After reading the doc and a few source code, it comes to me that, despite there are Batcher and Shuffler as the built-in pipes, should we really use them instead of relying on DataLoader and Sampler?
Since it seems that Shuffler is not dynamically shuffling across epochs, which produce deterministic batches, and there is no API to know the current epoch when calling getitem (compared to the set_epoch in traditional samplers).
The former is simpler to support, while the later seems to involve some API change.
I am wondering will there be solutions for “dynamically sort the items/batches with the epoch argument” across epochs in the future?

Sorry for bothering if there is already an existing way to do this.
Thanks very much!

Hi,

Thanks for your feedback. We are aware of the first issue that you mentioned, it is being tracked and worked on here.

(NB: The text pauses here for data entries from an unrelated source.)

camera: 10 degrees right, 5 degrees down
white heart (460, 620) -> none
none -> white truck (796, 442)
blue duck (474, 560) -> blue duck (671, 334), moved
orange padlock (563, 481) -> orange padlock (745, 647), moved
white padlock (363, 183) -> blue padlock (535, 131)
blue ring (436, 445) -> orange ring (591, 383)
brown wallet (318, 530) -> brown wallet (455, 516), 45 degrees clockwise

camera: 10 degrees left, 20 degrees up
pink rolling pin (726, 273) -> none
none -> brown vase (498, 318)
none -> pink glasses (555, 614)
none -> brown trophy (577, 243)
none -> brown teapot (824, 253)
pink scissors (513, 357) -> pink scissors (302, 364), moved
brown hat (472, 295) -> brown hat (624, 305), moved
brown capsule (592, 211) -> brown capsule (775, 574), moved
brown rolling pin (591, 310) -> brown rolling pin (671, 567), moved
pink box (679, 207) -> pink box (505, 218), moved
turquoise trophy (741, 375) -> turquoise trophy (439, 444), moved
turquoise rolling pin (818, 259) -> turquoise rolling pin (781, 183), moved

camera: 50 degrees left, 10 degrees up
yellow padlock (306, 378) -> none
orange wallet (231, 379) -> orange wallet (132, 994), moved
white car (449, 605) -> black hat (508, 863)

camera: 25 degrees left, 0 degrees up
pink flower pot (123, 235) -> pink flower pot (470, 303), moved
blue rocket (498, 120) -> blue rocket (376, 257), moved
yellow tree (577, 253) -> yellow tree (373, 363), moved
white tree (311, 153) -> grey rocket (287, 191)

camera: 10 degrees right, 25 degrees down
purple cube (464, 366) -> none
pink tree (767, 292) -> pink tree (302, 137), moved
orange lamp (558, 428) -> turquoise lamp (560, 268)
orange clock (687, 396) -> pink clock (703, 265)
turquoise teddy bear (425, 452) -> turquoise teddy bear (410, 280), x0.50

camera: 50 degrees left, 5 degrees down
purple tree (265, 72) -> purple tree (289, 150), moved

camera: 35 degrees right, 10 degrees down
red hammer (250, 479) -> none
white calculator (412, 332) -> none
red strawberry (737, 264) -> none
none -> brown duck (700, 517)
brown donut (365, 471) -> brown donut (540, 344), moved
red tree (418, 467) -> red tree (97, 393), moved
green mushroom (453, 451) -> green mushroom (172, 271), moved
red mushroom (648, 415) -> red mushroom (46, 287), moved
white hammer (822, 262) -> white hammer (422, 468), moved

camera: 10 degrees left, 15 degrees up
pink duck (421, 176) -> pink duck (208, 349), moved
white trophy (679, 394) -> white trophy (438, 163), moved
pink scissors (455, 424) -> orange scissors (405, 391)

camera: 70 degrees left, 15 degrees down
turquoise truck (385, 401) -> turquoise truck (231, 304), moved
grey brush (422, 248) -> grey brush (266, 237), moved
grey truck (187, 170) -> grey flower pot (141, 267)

As for your second point, I believe before torchdata, the solution is to create a new Sampler for each epoch. You can write a custom DataPipe that takes in an epoch argument and generate a new DataPipe for each epoch. Let me know if what your usage example looks like and how the current API is insufficient or inefficient. We are open to improving our API for additional common use cases.

Thanks!

I think the solution of new Sampler with epoch argument works for me. I did not realize I can create new data pipes inside the training loop (right before starting a new epoch). Thanks!